▶ ACTIVITY
Take the records below and write them out again exactly.

▶ GIVEN RECORDS
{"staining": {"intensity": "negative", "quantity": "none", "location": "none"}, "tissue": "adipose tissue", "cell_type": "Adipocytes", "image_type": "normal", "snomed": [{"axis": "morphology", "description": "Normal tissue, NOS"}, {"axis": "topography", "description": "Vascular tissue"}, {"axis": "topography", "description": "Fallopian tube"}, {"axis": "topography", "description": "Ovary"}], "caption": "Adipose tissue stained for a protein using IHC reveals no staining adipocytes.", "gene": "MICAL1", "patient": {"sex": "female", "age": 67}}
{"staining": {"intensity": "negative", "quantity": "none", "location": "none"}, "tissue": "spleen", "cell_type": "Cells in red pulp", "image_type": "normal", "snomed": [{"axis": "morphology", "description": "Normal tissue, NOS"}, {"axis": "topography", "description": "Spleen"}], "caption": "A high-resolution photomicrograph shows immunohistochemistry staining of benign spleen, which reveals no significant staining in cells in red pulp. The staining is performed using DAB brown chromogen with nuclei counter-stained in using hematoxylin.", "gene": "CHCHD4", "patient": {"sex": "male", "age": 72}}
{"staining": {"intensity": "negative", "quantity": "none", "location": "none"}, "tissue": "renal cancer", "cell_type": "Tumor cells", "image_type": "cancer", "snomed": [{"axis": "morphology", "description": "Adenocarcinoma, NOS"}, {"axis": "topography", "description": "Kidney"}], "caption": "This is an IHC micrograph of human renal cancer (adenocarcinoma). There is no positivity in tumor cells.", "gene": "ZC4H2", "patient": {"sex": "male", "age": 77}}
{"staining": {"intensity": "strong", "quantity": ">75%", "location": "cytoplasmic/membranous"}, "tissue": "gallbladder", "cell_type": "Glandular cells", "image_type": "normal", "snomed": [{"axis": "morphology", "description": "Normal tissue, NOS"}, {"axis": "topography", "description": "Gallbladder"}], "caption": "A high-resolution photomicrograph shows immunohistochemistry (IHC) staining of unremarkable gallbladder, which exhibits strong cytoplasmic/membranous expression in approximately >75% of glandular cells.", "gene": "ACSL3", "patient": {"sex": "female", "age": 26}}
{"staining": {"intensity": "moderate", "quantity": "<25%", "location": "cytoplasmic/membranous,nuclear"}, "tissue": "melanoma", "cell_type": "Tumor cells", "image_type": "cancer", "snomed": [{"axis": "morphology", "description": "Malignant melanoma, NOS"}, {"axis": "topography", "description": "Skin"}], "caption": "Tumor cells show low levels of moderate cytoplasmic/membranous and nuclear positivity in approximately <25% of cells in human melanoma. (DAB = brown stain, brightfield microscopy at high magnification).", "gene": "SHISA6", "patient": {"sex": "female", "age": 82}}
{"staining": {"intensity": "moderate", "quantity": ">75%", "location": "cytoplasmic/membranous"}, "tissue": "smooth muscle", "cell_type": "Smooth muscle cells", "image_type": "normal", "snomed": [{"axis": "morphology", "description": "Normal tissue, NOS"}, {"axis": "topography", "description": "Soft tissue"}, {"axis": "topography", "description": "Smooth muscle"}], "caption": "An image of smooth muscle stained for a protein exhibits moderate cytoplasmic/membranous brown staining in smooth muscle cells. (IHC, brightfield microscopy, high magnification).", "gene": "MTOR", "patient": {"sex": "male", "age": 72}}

▶ YOUR SOLUTION
{"staining": {"intensity": "negative", "quantity": "none", "location": "none"}, "tissue": "adipose tissue", "cell_type": "Adipocytes", "image_type": "normal", "snomed": [{"axis": "morphology", "description": "Normal tissue, NOS"}, {"axis": "topography", "description": "Vascular tissue"}, {"axis": "topography", "description": "Fallopian tube"}, {"axis": "topography", "description": "Ovary"}], "caption": "Adipose tissue stained for a protein using IHC reveals no staining adipocytes.", "gene": "MICAL1", "patient": {"sex": "female", "age": 67}}
{"staining": {"intensity": "negative", "quantity": "none", "location": "none"}, "tissue": "spleen", "cell_type": "Cells in red pulp", "image_type": "normal", "snomed": [{"axis": "morphology", "description": "Normal tissue, NOS"}, {"axis": "topography", "description": "Spleen"}], "caption": "A high-resolution photomicrograph shows immunohistochemistry staining of benign spleen, which reveals no significant staining in cells in red pulp. The staining is performed using DAB brown chromogen with nuclei counter-stained in using hematoxylin.", "gene": "CHCHD4", "patient": {"sex": "male", "age": 72}}
{"staining": {"intensity": "negative", "quantity": "none", "location": "none"}, "tissue": "renal cancer", "cell_type": "Tumor cells", "image_type": "cancer", "snomed": [{"axis": "morphology", "description": "Adenocarcinoma, NOS"}, {"axis": "topography", "description": "Kidney"}], "caption": "This is an IHC micrograph of human renal cancer (adenocarcinoma). There is no positivity in tumor cells.", "gene": "ZC4H2", "patient": {"sex": "male", "age": 77}}
{"staining": {"intensity": "strong", "quantity": ">75%", "location": "cytoplasmic/membranous"}, "tissue": "gallbladder", "cell_type": "Glandular cells", "image_type": "normal", "snomed": [{"axis": "morphology", "description": "Normal tissue, NOS"}, {"axis": "topography", "description": "Gallbladder"}], "caption": "A high-resolution photomicrograph shows immunohistochemistry (IHC) staining of unremarkable gallbladder, which exhibits strong cytoplasmic/membranous expression in approximately >75% of glandular cells.", "gene": "ACSL3", "patient": {"sex": "female", "age": 26}}
{"staining": {"intensity": "moderate", "quantity": "<25%", "location": "cytoplasmic/membranous,nuclear"}, "tissue": "melanoma", "cell_type": "Tumor cells", "image_type": "cancer", "snomed": [{"axis": "morphology", "description": "Malignant melanoma, NOS"}, {"axis": "topography", "description": "Skin"}], "caption": "Tumor cells show low levels of moderate cytoplasmic/membranous and nuclear positivity in approximately <25% of cells in human melanoma. (DAB = brown stain, brightfield microscopy at high magnification).", "gene": "SHISA6", "patient": {"sex": "female", "age": 82}}
{"staining": {"intensity": "moderate", "quantity": ">75%", "location": "cytoplasmic/membranous"}, "tissue": "smooth muscle", "cell_type": "Smooth muscle cells", "image_type": "normal", "snomed": [{"axis": "morphology", "description": "Normal tissue, NOS"}, {"axis": "topography", "description": "Soft tissue"}, {"axis": "topography", "description": "Smooth muscle"}], "caption": "An image of smooth muscle stained for a protein exhibits moderate cytoplasmic/membranous brown staining in smooth muscle cells. (IHC, brightfield microscopy, high magnification).", "gene": "MTOR", "patient": {"sex": "male", "age": 72}}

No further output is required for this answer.